The feeling of each Wild Sonnet is meant to sound something like a soliloquy – as if it were an utterance coming just after a striking thought or situation. There is a stream-of-conscious sense to the flow of each stanza, a fretwork of association that circles back upon itself. The transition from the first to second stanza is meant to be bit of a break, a moving forward from the initial idea in an unexpected direction.

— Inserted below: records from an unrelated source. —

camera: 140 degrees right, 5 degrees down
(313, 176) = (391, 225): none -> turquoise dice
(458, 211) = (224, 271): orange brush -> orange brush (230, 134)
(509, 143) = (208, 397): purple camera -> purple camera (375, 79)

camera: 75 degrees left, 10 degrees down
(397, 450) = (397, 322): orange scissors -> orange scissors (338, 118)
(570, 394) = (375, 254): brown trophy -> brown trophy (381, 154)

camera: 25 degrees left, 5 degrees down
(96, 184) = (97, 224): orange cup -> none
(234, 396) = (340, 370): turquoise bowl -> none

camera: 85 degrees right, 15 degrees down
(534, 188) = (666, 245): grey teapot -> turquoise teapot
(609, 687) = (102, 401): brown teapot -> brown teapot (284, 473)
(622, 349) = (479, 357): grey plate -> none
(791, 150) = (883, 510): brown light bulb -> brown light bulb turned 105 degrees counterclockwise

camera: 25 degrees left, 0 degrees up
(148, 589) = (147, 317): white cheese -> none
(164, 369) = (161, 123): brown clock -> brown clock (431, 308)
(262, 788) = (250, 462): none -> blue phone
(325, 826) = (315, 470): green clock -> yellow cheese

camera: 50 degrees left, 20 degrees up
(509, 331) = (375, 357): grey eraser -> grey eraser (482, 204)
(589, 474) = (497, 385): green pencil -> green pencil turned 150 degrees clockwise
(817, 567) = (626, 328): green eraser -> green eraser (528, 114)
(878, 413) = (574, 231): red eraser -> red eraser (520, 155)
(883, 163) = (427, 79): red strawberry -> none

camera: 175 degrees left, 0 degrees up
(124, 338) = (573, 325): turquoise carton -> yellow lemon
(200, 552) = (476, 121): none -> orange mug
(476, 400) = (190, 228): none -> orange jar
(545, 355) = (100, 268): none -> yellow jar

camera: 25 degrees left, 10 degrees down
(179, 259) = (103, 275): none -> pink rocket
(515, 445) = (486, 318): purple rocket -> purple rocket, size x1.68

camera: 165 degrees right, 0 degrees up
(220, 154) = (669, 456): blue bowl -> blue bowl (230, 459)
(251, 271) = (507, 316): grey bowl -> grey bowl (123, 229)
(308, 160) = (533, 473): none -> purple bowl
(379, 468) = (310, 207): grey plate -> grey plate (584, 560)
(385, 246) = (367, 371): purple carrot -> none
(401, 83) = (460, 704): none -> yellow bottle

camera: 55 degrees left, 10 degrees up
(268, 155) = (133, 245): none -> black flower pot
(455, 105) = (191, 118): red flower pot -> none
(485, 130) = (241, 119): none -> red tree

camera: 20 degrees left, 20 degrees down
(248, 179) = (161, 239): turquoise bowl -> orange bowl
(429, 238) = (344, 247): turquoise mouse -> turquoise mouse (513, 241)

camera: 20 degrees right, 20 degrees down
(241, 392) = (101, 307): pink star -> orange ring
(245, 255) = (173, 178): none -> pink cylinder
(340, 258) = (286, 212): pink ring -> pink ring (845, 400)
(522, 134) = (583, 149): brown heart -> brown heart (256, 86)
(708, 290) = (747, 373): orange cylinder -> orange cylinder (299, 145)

The structure and sensibility of The Wild Sonnets are influenced by great poets of the past, most notably: William Shakespeare, Emily Dickinson, Dylan Thomas, e.e. cummings, Gerard Manley Hopkins and John Donne.
THEATER & POETRY
Most of my years leading up to The Wild Sonnets were spent in the theater. I ran a classical theater company in Cincinnati, OH which staged over 23 productions in the city's main arts center. I also studied acting at the National Shakespeare Conservatory in NYC. I mention this because I endeavor to bring a real sense of drama to each of these brief, 14-line poems, and there is an echoing sense of soliloquy in nearly every one of the Wild Sonnets.
The Pivot Back to Poetry
In 2015, a verse comedy of mine, Delirium's Daughters, ran Off-Broadway for two months in 2015. As extraordinary and exhilarating as the experience was, I realized that unless another company decided to produce the work, no one would see it. I decided then I wanted to create a body of work that people could experience anytime and anywhere. I decided to return to focusing on poetry. I had always thought of creating a unique and personal version of the classical sonnet form. And so, the following year in 2016, the Wild Sonnet was born.